5 Best Ways to Get the Data Types of Columns in Python

πŸ’‘ Problem Formulation: When working with structured data in Python, especially in data analysis and machine learning, it’s crucial to understand the data types of each column in your dataset. Say you have a Pandas DataFrame and you want to quickly check the data types to ensure you perform the correct operations on each column. The desired output is a listing or mapping of each column name to its corresponding data type.

Method 1: Using the DataFrame dtypes Attribute

The dtypes attribute of a Pandas DataFrame returns a Series with the data type of each column. It’s incredibly straightforward and built-in, requiring no extra method calls or parameters.

Here’s an example:

import pandas as pd

# Create a DataFrame
df = pd.DataFrame({
    'A': [1, 2, 3],
    'B': [1.0, 2.0, 3.0],
    'C': ['a', 'b', 'c']
})

# Get the data types of each column
print(df.dtypes)

Output:

A      int64
B    float64
C     object
dtype: object

This snippet creates a DataFrame with three columns of different types: integer, float, and object (typically string). It then prints out the data type of each column using the dtypes attribute.

Method 2: Using the info() Method

The info() method of a DataFrame provides a concise summary of the DataFrame, including the data types of each column as well as non-null values and memory usage.

Here’s an example:

# Using the same DataFrame as in Method 1
df.info()

Output:

<class 'pandas.core.frame.DataFrame'>
RangeIndex: 3 entries, 0 to 2
Data columns (total 3 columns):
 #   Column  Non-Null Count  Dtype  
---  ------  --------------  -----  
 0   A       3 non-null      int64  
 1   B       3 non-null      float64 
 2   C       3 non-null      object 
dtypes: float64(1), int64(1), object(1)
memory usage: 200.0+ bytes

This code calls the info() method on our DataFrame, which prints a summary that includes the data type of each column as part of its output, along with additional information.

Method 3: Using the astype() Method

The astype() method is used to cast a pandas object to a specified data type.

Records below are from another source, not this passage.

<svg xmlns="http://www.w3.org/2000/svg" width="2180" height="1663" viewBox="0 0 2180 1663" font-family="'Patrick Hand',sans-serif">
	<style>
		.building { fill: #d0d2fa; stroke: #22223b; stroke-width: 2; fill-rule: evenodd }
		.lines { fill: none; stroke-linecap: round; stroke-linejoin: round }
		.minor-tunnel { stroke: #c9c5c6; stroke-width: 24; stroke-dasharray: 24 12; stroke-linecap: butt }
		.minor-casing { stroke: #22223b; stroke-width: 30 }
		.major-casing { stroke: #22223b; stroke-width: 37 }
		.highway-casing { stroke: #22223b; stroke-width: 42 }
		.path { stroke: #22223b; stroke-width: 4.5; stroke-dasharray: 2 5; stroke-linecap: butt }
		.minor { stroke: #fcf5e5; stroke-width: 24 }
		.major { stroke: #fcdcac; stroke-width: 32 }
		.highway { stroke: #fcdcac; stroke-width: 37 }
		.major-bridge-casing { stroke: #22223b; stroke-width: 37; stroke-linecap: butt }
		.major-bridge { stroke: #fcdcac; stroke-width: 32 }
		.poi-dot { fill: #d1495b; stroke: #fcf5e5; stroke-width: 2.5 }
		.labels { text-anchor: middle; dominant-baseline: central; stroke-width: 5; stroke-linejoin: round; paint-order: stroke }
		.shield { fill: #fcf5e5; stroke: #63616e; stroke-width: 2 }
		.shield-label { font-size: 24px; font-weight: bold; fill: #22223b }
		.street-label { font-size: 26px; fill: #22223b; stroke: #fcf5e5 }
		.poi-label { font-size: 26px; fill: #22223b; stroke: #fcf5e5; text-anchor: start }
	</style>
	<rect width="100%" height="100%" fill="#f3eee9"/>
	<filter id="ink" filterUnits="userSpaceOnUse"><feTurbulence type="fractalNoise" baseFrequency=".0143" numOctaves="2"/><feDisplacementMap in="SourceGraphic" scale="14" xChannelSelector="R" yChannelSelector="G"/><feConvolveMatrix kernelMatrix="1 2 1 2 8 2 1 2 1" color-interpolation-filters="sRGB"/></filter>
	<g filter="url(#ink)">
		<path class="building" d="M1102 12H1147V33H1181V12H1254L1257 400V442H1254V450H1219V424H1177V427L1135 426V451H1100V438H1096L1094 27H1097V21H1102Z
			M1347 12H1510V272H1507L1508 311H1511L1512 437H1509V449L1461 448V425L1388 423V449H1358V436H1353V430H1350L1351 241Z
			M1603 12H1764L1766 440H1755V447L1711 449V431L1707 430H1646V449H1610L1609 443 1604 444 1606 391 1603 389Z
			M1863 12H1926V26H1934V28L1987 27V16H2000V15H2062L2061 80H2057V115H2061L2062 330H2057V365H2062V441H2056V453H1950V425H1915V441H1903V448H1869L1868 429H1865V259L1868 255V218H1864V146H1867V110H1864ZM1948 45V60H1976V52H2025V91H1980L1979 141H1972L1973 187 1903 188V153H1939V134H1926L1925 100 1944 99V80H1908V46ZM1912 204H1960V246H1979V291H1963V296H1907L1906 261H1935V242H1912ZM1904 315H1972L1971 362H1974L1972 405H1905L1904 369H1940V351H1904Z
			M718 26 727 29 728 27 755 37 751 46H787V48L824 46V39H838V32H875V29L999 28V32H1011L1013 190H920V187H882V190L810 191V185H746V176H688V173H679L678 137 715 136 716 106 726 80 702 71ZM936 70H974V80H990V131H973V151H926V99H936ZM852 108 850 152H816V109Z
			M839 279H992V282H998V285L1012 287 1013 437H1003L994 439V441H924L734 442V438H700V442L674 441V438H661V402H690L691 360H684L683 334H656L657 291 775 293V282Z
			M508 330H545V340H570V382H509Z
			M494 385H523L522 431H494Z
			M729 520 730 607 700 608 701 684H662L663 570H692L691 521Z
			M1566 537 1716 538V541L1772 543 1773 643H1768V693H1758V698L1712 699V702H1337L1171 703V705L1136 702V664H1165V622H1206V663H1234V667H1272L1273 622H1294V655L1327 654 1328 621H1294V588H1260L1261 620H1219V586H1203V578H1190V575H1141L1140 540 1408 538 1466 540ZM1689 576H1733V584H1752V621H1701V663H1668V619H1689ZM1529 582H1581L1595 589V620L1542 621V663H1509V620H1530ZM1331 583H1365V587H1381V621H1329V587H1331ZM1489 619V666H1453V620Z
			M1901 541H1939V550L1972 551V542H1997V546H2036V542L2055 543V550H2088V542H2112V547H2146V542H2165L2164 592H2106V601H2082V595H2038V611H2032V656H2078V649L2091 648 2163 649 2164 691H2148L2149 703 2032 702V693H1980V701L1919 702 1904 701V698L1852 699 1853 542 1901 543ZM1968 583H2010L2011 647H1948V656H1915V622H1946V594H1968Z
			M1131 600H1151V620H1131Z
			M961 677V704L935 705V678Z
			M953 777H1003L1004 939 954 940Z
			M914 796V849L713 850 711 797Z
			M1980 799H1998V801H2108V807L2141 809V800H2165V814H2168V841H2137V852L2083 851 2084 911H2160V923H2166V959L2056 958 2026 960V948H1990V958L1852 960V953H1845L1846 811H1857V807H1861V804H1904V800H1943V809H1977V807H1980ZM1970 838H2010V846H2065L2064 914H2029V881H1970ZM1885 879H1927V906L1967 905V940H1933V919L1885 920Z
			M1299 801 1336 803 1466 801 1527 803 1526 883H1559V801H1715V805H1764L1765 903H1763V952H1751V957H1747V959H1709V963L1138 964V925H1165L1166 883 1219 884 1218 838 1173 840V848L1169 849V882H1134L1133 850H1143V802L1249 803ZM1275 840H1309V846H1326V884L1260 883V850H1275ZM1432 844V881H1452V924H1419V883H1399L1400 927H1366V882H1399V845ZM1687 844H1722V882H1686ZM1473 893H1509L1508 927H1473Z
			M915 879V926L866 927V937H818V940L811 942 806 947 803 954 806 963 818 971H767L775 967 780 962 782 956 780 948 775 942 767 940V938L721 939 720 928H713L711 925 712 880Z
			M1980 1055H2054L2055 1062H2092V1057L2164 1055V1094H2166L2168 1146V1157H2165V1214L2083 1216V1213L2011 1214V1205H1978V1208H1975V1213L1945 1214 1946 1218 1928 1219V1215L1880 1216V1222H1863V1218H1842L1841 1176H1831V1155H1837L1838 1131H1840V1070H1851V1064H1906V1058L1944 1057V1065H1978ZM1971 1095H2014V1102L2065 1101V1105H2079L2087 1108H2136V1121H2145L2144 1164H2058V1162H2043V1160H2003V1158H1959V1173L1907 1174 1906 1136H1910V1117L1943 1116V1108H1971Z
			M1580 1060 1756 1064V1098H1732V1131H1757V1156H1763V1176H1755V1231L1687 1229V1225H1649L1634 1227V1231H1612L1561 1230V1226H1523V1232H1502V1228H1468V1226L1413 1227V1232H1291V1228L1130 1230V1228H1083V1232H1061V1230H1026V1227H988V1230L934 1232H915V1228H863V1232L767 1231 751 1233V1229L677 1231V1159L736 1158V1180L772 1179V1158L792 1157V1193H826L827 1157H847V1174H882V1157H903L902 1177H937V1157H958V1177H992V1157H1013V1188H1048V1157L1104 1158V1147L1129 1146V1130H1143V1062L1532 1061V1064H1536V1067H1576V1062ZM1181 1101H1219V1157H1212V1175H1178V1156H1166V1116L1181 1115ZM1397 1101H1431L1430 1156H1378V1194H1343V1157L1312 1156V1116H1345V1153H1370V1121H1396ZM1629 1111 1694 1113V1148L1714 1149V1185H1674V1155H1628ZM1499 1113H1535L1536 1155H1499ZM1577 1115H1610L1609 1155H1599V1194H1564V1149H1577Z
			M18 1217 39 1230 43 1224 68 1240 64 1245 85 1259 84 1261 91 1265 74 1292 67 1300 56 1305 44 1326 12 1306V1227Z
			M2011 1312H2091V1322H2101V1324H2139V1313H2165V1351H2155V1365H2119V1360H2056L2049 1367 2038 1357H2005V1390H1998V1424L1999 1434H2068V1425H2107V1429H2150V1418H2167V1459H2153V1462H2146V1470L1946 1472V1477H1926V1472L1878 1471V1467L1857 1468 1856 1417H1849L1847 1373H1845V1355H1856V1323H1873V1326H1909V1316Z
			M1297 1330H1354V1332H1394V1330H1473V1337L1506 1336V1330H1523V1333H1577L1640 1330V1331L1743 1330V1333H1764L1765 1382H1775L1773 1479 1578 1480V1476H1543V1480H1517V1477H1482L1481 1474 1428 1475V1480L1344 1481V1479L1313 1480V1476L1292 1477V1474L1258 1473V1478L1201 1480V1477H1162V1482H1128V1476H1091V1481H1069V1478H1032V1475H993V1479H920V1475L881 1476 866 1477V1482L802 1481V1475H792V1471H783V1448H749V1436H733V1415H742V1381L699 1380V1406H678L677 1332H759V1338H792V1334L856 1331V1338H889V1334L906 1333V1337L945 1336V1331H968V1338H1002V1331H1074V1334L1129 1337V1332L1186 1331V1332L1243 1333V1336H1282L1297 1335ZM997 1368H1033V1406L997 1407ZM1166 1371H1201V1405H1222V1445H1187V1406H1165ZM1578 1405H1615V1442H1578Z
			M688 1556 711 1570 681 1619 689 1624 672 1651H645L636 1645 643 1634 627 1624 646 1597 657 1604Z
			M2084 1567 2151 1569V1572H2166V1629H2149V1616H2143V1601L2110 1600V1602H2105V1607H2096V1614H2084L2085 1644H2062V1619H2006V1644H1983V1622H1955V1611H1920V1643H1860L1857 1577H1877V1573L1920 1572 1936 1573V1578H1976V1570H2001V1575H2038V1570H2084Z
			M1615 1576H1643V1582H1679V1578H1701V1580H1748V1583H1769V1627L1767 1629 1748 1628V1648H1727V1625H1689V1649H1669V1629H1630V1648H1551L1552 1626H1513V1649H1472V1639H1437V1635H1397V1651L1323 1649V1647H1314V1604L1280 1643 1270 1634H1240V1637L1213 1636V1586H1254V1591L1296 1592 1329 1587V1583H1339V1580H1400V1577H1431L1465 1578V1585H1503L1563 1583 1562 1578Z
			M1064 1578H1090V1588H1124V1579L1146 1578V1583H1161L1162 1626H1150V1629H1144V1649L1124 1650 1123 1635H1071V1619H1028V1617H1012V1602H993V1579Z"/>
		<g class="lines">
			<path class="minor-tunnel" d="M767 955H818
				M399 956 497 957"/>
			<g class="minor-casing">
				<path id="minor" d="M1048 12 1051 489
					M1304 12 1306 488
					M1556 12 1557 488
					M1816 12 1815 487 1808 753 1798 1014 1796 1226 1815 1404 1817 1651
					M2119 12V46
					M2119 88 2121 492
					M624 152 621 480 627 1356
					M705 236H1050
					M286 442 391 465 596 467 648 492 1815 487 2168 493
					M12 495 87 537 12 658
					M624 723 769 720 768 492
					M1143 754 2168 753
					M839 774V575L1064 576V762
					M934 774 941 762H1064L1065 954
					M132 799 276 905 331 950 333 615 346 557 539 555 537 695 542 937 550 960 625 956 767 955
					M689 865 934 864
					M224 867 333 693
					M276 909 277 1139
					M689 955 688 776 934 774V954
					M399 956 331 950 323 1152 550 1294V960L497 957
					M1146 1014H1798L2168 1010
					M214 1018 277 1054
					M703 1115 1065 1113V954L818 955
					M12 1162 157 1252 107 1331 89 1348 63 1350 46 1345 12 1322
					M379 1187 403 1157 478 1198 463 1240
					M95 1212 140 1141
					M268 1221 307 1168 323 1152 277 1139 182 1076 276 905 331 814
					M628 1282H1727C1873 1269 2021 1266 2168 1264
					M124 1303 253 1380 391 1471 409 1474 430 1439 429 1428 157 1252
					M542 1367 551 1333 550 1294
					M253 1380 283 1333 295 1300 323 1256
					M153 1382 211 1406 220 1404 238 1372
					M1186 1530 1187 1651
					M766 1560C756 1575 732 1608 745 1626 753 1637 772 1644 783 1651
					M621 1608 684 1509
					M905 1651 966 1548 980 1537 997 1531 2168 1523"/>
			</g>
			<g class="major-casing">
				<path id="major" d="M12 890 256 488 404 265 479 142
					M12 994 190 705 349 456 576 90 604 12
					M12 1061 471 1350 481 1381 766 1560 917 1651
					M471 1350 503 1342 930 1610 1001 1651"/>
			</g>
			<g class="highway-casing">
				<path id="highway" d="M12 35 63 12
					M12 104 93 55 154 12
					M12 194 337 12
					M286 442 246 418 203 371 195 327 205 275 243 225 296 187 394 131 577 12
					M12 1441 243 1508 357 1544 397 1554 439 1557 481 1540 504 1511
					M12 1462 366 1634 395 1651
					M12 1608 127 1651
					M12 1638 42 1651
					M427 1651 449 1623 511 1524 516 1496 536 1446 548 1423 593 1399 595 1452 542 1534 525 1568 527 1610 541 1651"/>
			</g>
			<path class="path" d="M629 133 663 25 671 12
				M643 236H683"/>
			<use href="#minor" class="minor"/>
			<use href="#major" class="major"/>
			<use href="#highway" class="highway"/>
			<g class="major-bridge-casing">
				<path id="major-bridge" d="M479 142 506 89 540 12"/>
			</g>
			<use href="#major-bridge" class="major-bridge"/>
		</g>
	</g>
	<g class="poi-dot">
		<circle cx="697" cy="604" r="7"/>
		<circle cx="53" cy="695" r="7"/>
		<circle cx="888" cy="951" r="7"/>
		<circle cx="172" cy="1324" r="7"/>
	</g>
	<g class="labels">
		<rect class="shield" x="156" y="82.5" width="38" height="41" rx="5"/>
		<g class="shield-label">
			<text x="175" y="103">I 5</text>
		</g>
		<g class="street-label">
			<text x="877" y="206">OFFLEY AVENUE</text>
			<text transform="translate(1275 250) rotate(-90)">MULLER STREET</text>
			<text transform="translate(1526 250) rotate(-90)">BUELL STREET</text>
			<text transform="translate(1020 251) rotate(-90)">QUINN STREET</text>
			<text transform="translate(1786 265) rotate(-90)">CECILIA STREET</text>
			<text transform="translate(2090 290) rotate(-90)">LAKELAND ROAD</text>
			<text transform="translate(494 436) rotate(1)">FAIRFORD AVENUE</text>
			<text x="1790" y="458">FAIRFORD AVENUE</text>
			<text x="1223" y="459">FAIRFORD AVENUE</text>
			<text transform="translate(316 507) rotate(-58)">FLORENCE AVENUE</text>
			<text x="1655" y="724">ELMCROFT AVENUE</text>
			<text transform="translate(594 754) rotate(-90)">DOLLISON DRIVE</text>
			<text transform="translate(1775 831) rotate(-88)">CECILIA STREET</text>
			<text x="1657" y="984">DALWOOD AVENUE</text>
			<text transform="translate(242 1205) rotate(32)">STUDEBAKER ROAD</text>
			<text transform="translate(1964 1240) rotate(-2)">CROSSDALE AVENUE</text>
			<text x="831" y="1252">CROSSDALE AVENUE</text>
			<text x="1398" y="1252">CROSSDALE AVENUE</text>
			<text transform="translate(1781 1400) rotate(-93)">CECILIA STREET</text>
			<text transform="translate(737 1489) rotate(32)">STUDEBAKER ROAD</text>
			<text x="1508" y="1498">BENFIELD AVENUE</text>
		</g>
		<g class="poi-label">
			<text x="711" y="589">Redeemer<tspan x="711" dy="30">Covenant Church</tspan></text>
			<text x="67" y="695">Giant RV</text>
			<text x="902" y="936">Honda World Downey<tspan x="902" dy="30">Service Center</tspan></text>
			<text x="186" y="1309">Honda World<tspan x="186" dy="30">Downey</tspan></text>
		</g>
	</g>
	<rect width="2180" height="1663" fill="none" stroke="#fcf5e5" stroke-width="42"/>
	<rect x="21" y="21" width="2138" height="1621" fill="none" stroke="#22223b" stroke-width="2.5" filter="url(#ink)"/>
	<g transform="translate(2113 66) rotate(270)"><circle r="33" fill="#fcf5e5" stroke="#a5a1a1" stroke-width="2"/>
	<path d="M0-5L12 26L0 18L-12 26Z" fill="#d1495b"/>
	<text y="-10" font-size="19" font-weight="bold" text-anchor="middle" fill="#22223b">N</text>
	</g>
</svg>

When calling it without a specific type, it can be used to display the types without changing them.

Here’s an example:

# Using the same DataFrame as in Method 1
print(df.astype('object').dtypes)

Output:

A    object
B    object
C    object
dtype: object

This code uses astype('object') to cast the DataFrame columns to ‘object’ type and then prints out the resulting data types with dtypes, effectively giving us the original datatypes as ‘object’.

Method 4: Using a List Comprehension with the type() Function

A list comprehension can be used to apply the type() function to each element of the DataFrame columns. It’s a more manual approach and may not be as efficient as using pandas built-in methods.

Here’s an example:

# Using the same DataFrame as in Method 1
column_types = {column: type(df[column][0]) for column in df.columns}
print(column_types)

Output:

{'A': <class 'int'>, 'B': <class 'float'>, 'C': <class 'str'>}

This snippet uses a dictionary comprehension to iterate over each column, checking the data type of the first element within each column. This will not always be accurate, as different rows could contain data of different types.

Bonus One-Liner Method 5: Using applymap() with type()

The applymap() function applies a function to each element of the DataFrame. When combined with the type() function, it can be used to check the datatype of each element. However, it’s often used for type comparison or conversion rather than just retrieval.

Here’s an example:

# Using the same DataFrame as in Method 1
print(df.applymap(type))

Output:

                A               B               C
0  <class 'int'>  <class 'float'>  <class 'str'>
1  <class 'int'>  <class 'float'>  <class 'str'>
2  <class 'int'>  <class 'float'>  <class 'str'>

This code applies the function type() to every element in the DataFrame, which displays the data type of each individual element. However, as shown, it can be quite verbose for large DataFrames.

Summary/Discussion

  • Method 1: dtypes Attribute. Fast and built-in. May not display the full object type for more complex composite types.
  • Method 2: info() Method. Offers a detailed summary including data types. Provides more information than strictly necessary if only data types are needed.
  • Method 3: astype() Method. Can display types without converting. Using it just to get datatypes is unconventional and may confuse readers of code.
  • Method 4: List Comprehension with type(). Offers control over the data type displayed. It’s less efficient and the result might be misleading with mixed data types in columns.
  • Bonus Method 5: applymap() with type(). Good for element-wise type checking. It is not suited for a straight-forward column type retrieval due to verbosity.